The program was developed as a direct response to the concerns of a group of small growers. In 2010, representatives of the group approached the USDA, requesting the development of a food safety certification program that would give growers of their size access to larger markets. “It was important for AMS to help create opportunities for small- and mid-sized farmers,” says Reyna. “GroupGAP will provide those opportunities for growers, and for the industry to supply and buy GAP-certified produce that follows the recommended [FDA] food safety practices.”
John Fisk, director of the Wallace Center, says by email, “The importance [of developing a program like GroupGAP] was particularly clear with respect to growing interest and demand for local and regionally sourced foods, much of which was coming from small- and mid-size farms.”
In the six years between the conception of GroupGAP and its implementation, a pilot program was administered. “The three-year GroupGAP pilot program included 22 projects that helped smaller growers and cooperatives meet retailers’ on-farm food safety requirements by working collaboratively to obtain group GAP certification,” says Reyna.
The pilot participants were located in eight states: California, Iowa, Michigan, Missouri, Montana, North Carolina, Pennsylvania, and Wisconsin.
The Agriculture & Land-Based Training Association (ALBA), a Salinas, Calif.-based non-profit farm education and business incubator program, has been a pilot participant since 2014.
ALBA offers a five-year business incubator program in which students who have completed a 10-month long organic crop production course can rent land from ALBA in order to launch a small business. For GroupGAP, farmers in the first and second years of the incubator program, who manage less than two acres of land, are audited as one group.

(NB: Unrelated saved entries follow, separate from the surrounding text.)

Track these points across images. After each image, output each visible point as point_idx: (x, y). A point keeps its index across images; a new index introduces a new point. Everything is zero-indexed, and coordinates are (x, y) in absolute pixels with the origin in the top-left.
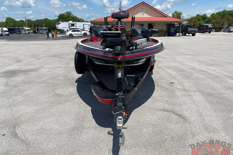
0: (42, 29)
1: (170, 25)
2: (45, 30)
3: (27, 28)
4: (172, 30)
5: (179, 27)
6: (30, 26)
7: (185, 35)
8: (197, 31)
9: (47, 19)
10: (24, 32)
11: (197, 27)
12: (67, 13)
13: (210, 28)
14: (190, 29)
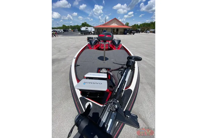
1: (125, 30)
2: (77, 30)
3: (70, 29)
4: (126, 32)
5: (129, 30)
6: (72, 28)
7: (130, 34)
9: (78, 25)
11: (135, 31)
12: (85, 22)
13: (140, 31)
14: (133, 32)
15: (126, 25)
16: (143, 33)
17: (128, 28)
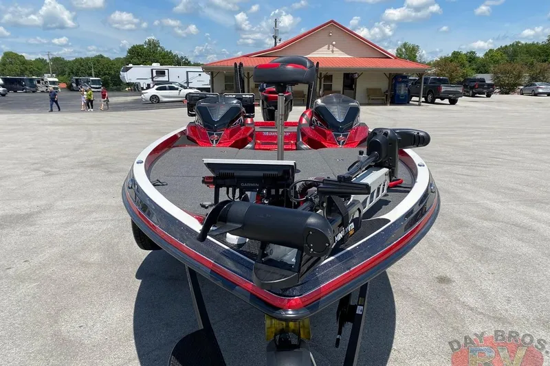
0: (88, 82)
1: (396, 78)
2: (94, 82)
3: (52, 77)
4: (402, 90)
5: (417, 83)
6: (59, 73)
7: (433, 102)
8: (461, 93)
9: (102, 56)
10: (44, 89)
11: (459, 83)
12: (149, 43)
13: (490, 86)
14: (444, 88)
15: (399, 56)
16: (514, 97)
17: (413, 71)
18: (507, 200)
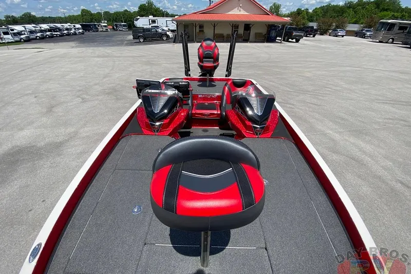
0: (121, 25)
2: (124, 26)
4: (273, 34)
5: (282, 29)
7: (288, 41)
8: (303, 36)
9: (126, 11)
10: (101, 30)
12: (149, 3)
14: (294, 33)
15: (271, 11)
18: (342, 130)
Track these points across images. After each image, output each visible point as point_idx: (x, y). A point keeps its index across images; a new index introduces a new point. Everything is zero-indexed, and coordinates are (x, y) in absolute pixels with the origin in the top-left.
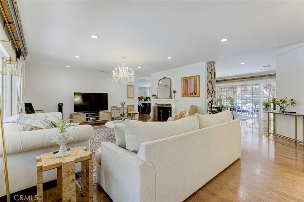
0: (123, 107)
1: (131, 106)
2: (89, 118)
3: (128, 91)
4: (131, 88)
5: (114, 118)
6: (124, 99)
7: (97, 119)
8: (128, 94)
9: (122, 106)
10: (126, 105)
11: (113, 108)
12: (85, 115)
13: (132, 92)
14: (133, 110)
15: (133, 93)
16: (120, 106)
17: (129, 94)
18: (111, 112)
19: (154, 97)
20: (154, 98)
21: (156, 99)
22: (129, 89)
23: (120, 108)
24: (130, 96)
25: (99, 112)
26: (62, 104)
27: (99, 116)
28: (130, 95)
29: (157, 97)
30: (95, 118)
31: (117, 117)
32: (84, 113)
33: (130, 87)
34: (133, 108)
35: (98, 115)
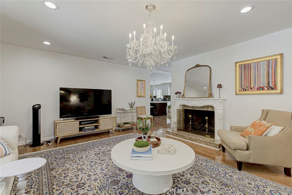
0: (132, 109)
1: (141, 108)
2: (84, 127)
3: (137, 87)
4: (142, 83)
5: (120, 125)
6: (133, 98)
7: (96, 127)
8: (137, 91)
9: (130, 108)
10: (135, 106)
11: (119, 111)
12: (78, 122)
13: (143, 89)
14: (145, 114)
15: (145, 90)
16: (128, 108)
17: (139, 92)
18: (115, 116)
19: (178, 95)
20: (179, 97)
21: (182, 97)
22: (139, 86)
23: (128, 111)
24: (141, 94)
25: (99, 117)
26: (40, 105)
27: (98, 123)
28: (141, 92)
29: (183, 95)
30: (92, 126)
31: (125, 124)
32: (77, 119)
33: (140, 83)
34: (144, 111)
35: (96, 121)
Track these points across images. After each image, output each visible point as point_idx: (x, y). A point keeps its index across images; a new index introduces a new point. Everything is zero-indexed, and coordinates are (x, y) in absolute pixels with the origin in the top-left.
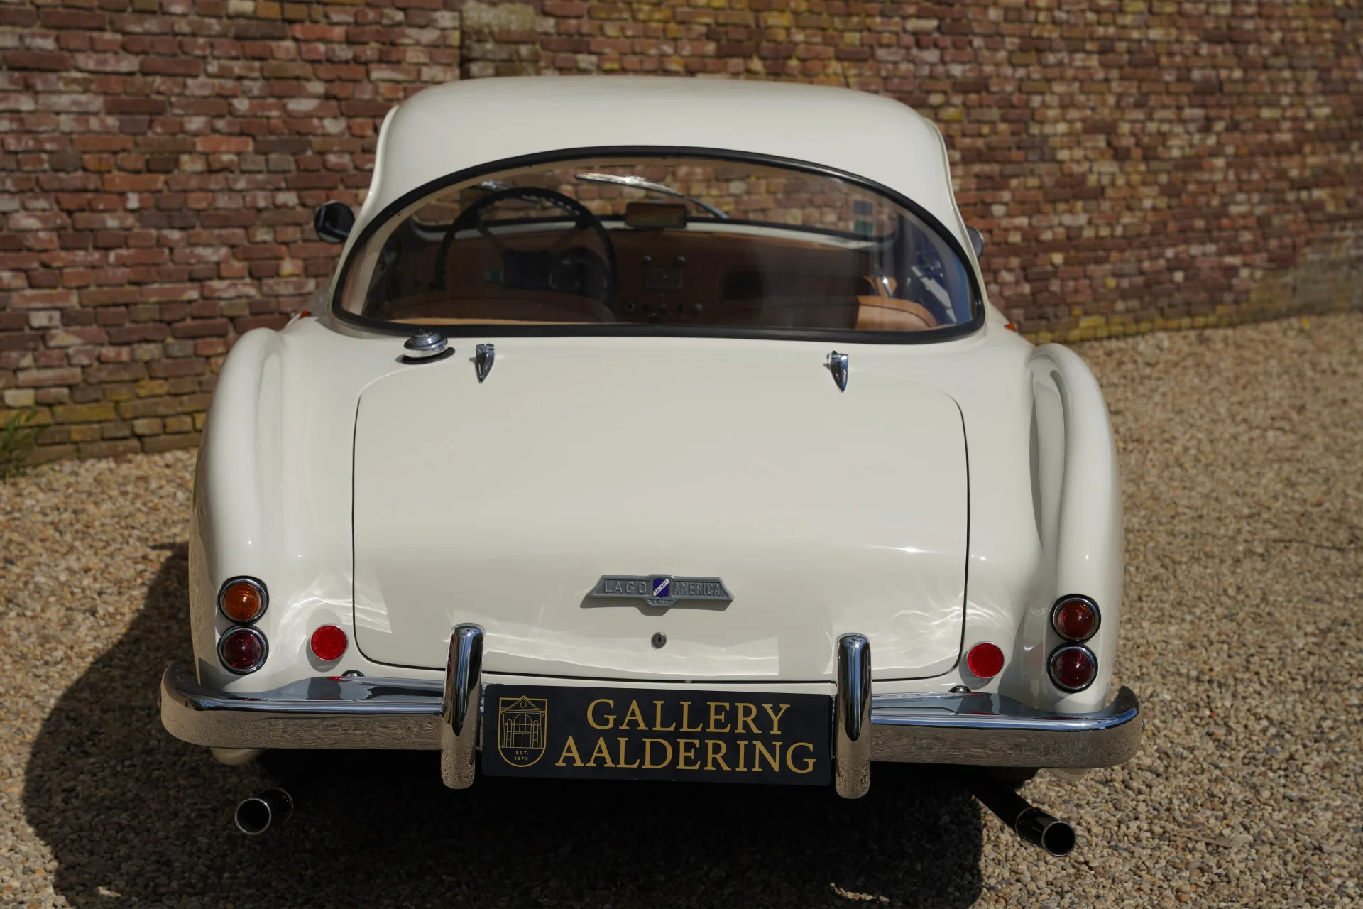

Prior to ALBA’s participation in GroupGAP, these farmers were internally audited, but not certified. “We were at this issue where third-party food safety certification is very cost-prohibitive for a beginning farmer who is working a quarter to an acre, or even under two acres,” says Kaley Grimland, ALBA’s business enterprise development specialist. “[GroupGAP] allowed us to cost effectively get our farmers in the first years food safety certified, and therefore be able to sell to all of our clients.”
Although small- and mid-sized farmers were the target beneficiaries of GroupGAP, the program is open to farmers, food hubs, grower cooperatives, etc. of all sizes. “While we focused our efforts during the pilot phase of the program on smaller producers, the GroupGAP concept is applicable to all growers,” Reyna says.
Whether small-, mid-sized, or larger, “Any grower certified under GroupGAP must agree to follow all of the procedures dictated by the Group’s Quality Management System, maintained by the group’s ‘central entity,’” says Fisk. “A central entity might be a food hub, co-op, or other responsible organization.”
The GroupGAP application fee has not yet been finalized; however, the audits will cost $92 per hour, in compliance with the Specialty Crops Inspection Division’s audit rate as published in the Federal Register. “The audit charges will include the time it takes to review and approve an application, and conduct the on-farm verification audits as well as the Quality Management System audit of the group,” says Reyna. “The overall cost will depend on the number of farms involved and the how long it takes to perform the system review and audits.”